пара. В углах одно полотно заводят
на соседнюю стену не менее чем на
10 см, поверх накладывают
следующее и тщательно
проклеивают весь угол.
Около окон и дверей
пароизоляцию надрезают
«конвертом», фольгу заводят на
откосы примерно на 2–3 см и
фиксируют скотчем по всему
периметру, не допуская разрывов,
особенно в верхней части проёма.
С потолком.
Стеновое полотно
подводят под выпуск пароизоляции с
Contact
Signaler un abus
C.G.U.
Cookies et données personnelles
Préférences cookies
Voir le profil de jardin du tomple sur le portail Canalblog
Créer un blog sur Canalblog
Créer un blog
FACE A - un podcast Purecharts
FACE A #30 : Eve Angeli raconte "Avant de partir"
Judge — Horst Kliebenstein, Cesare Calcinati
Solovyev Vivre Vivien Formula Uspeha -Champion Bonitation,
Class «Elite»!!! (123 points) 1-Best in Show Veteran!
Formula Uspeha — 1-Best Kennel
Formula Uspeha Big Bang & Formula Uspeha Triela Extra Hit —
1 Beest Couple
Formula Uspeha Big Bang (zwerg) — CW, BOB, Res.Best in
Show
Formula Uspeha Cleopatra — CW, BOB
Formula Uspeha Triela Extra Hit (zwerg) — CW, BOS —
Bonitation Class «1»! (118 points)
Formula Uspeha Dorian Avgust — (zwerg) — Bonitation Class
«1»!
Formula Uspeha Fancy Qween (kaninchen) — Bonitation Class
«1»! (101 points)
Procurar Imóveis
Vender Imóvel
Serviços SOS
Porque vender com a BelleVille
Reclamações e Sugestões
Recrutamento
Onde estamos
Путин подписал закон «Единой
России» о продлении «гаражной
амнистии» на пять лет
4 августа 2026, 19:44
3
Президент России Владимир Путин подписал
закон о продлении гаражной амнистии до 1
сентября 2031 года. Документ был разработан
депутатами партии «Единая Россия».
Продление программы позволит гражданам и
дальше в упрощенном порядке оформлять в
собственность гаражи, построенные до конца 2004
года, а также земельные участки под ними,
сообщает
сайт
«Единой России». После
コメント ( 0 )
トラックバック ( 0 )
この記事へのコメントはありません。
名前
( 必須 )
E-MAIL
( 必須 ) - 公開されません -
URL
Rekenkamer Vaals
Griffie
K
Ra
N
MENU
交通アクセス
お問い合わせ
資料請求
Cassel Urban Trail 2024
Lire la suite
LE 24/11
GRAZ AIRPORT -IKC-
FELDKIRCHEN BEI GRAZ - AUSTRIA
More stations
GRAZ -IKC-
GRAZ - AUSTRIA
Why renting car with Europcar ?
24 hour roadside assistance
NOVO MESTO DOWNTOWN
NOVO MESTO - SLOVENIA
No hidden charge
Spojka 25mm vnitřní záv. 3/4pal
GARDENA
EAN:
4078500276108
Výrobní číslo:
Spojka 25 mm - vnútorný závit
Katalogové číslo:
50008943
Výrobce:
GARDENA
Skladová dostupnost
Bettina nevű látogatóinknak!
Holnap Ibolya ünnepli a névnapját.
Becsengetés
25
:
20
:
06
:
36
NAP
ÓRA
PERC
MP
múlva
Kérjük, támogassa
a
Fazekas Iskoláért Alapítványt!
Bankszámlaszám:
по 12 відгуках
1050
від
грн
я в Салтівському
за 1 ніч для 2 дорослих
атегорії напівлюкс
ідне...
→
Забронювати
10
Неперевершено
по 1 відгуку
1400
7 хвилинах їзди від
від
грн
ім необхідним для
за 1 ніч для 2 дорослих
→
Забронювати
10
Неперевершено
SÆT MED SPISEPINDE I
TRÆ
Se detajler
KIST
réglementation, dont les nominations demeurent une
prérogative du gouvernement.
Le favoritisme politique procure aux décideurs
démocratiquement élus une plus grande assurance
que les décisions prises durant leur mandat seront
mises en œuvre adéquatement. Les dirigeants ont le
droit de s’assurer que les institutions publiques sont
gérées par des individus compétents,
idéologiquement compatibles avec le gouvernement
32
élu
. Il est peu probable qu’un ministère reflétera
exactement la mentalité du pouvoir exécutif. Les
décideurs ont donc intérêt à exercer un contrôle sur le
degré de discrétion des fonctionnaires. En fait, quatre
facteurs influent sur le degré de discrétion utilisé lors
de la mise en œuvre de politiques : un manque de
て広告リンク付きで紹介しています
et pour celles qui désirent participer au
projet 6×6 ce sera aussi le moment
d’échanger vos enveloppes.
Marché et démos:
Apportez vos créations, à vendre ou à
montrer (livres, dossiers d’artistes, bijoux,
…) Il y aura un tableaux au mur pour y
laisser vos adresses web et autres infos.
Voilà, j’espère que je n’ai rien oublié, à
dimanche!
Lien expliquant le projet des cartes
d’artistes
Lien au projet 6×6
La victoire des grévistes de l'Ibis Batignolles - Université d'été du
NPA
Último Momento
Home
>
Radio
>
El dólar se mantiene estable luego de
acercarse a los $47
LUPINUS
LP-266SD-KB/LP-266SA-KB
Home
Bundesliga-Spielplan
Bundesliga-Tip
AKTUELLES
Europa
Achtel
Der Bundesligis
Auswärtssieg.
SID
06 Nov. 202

************

PROBLEM TO SOLVE » Please return a copy of each line in the entries that has the string "подписал".

RESULT OF THIS EXERCISE »
Путин подписал закон «Единой
Президент России Владимир Путин подписал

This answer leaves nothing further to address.